SpaceX ramps up testing: First orbital launch attempt creeping closer

A view from Texas State Highway 4 of the SpaceX Launch Site at Starbase near Boca Chica Beach on March 30, 2022. (Miguel Roberts/The Brownsville Herald)

With SpaceX’s incident-free, static-fire test of 11 of a Super Heavy booster’s 33 rocket engines at Boca Chica/Starbase on Nov. 29, the company moved a step closer toward attempting the first orbital launch of Starship.

The engines were lit on Super Heavy BN7 early on Tuesday afternoon for roughly 13 seconds, longer than the static-fire test of 14 of the booster’s engines on Nov. 14 and the longest duration for a Super Heavy prototype static-fire test to date.

SpaceX’s billionaire founder and CEO Elon Musk tweeted on Nov. 15 that the next test would involve 20 seconds, give or take, of some number of engines “firing with max oxygen fill to test autogenous pressurization, possibly one more static fire, then orbital launch attempt.” The Nov. 29 test may have been the autogenous pressurization test.

The term refers to process of converting small amount of onboard liquid propellant to gas and using it to pressurize the booster’s fuel tanks in order to keep fuel flowing to the engines. The Raptor 2 engines that power the first-stage Super Heavy — the world’s most powerful rocket — and the second-stage Starship run on a mixture of liquid oxygen and liquid methane. SpaceX successfully fired Starship’s six engines simultaneously on Sept. 8.

Musk’s estimate that first orbital flight could take place in November didn’t pan out, though a senior NASA official said on Oct. 31 that an early December launch may be more likely and that three more major Starship test flights would follow. Delays have been an integral part of the Starship development program all along, however, so there’s no guarantee the first orbital flight will take place this month.
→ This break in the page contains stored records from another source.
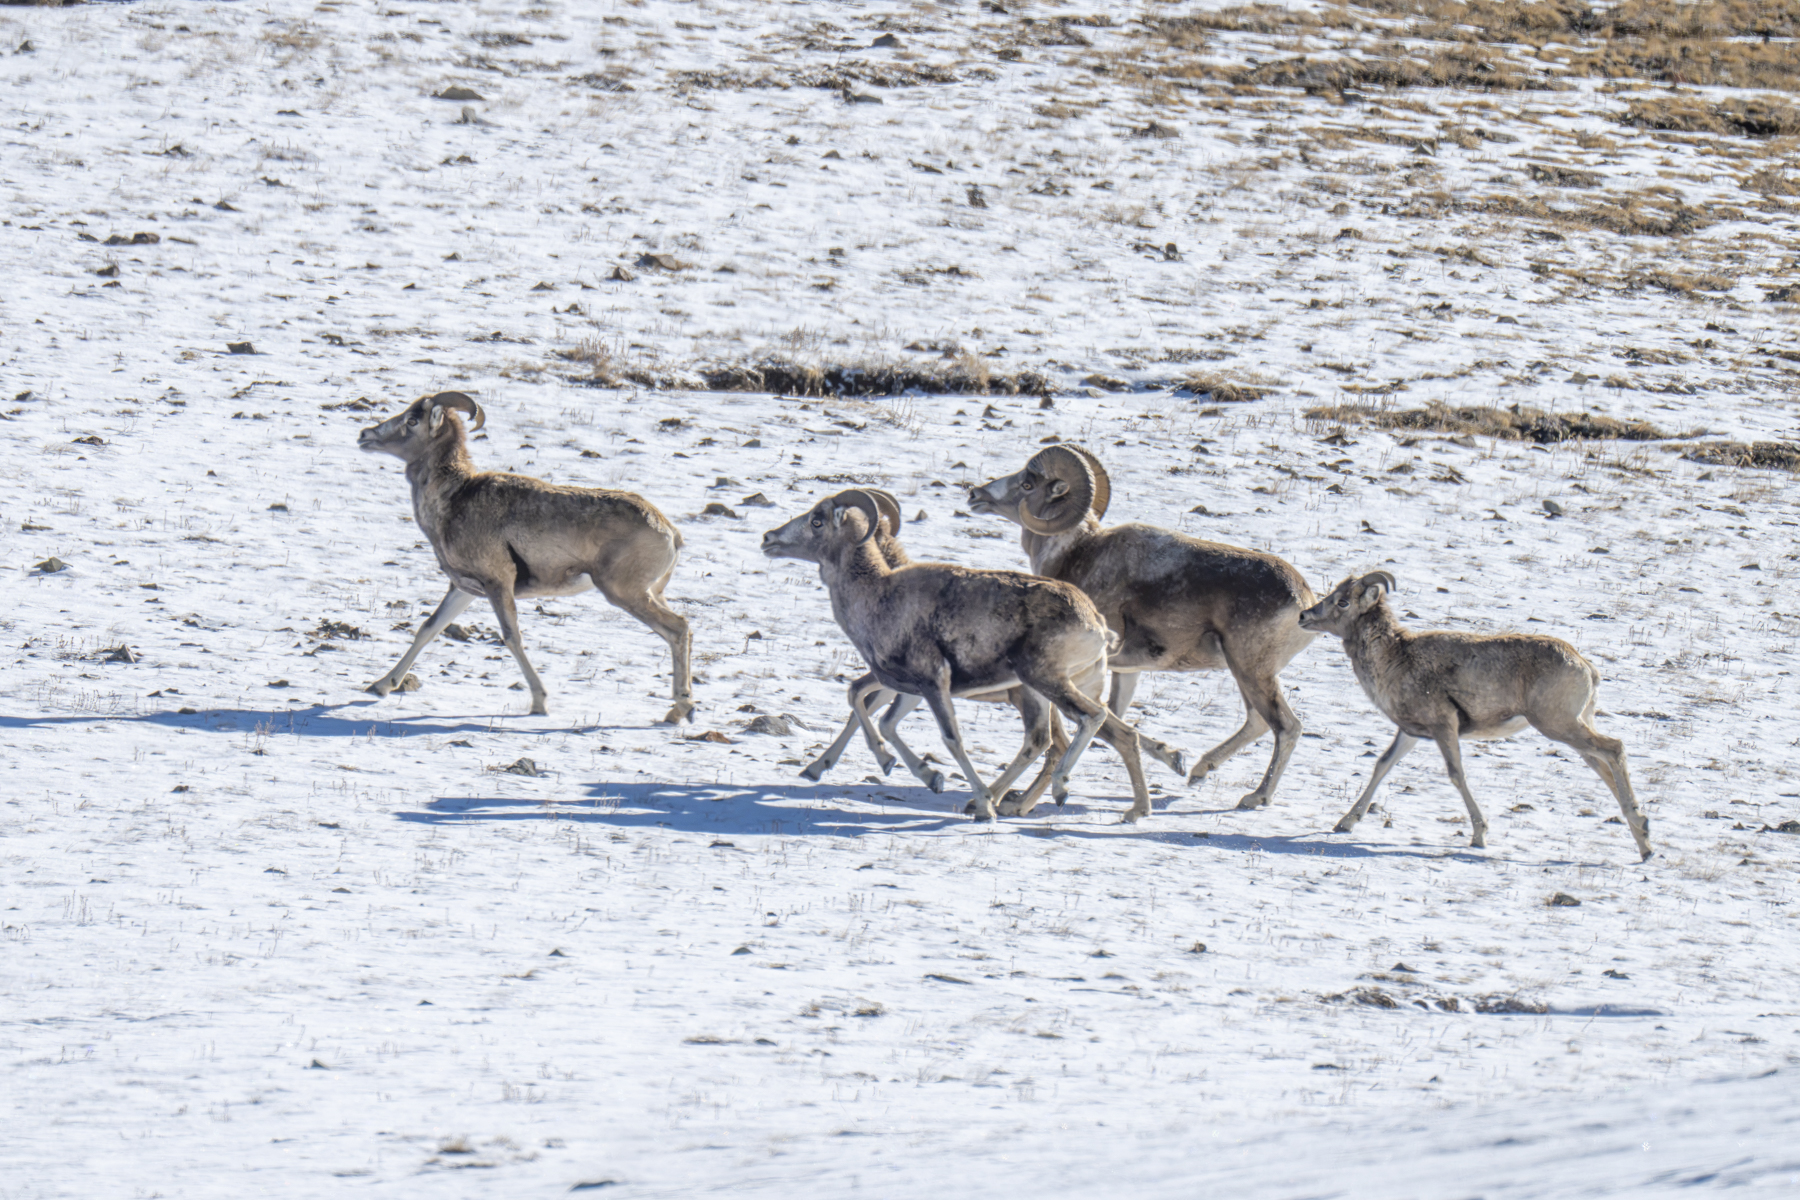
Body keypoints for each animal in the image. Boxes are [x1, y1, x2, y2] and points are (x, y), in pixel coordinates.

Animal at [356, 391, 693, 723]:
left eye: (412, 420)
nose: (365, 435)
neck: (451, 502)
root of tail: (670, 533)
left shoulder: (498, 585)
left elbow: (511, 637)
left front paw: (539, 703)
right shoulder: (464, 590)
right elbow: (428, 629)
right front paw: (380, 686)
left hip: (625, 593)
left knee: (677, 628)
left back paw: (681, 709)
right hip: (651, 593)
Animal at [763, 488, 1154, 821]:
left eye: (817, 520)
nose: (769, 539)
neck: (878, 596)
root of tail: (1097, 624)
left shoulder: (933, 682)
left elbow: (949, 738)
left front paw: (981, 804)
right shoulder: (911, 689)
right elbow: (878, 716)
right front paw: (922, 775)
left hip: (1046, 681)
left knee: (1087, 720)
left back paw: (1057, 791)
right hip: (1050, 691)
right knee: (1080, 737)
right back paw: (1132, 810)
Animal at [970, 444, 1317, 812]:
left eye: (1027, 484)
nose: (975, 495)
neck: (1077, 554)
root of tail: (1303, 600)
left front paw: (1018, 804)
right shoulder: (1125, 672)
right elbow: (1112, 719)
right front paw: (1172, 758)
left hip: (1251, 671)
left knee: (1286, 727)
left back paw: (1255, 797)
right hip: (1247, 674)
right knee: (1257, 723)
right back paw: (1198, 771)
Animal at [1299, 572, 1653, 860]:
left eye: (1343, 601)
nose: (1304, 615)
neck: (1394, 659)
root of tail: (1586, 667)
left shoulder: (1444, 727)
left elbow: (1457, 775)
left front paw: (1479, 836)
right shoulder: (1410, 734)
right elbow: (1382, 766)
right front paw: (1344, 824)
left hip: (1558, 725)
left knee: (1614, 749)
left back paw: (1643, 835)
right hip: (1573, 729)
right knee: (1604, 766)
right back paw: (1644, 841)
NASA in 2021 awarded SpaceX $2.9 billion contract to develop the Human Landing System to return U.S. astronauts to the moon for the first time in a half century as part of the agency’s Artemis program. SpaceX is developing Starship for that purpose, and to carry humans and cargo to Mars and to Earth destinations. If things go according to plan, the first crewed Starship mission to the moon, Artemis 3, will take place in 2025 or 2026.

Meanwhile, SpaceX is still waiting to find out if the Federal Aviation Administration will grant the necessary launch license for the first orbital flight.

An environmental assessment by the FAA of the potential impact of orbital flight testing at Boca Chica concluded with a Finding of No Significant Impact (FONSI), issued Sept. 26, representing a major step toward the first orbital launch from Boca Chica.

However, the FAA also required SpaceX to undertake more than 75 separate actions to mitigate the potential impact of orbital launches there and said the environmental assessment was just one step in the application for an initial launch license.

“SpaceX also must meet FAA safety, risk and financial responsibility requirements before a license is issued for any launch activities,” said the agency. “The FAA will make a license determination only after SpaceX provides all outstanding information and the agency can fully analyze it.”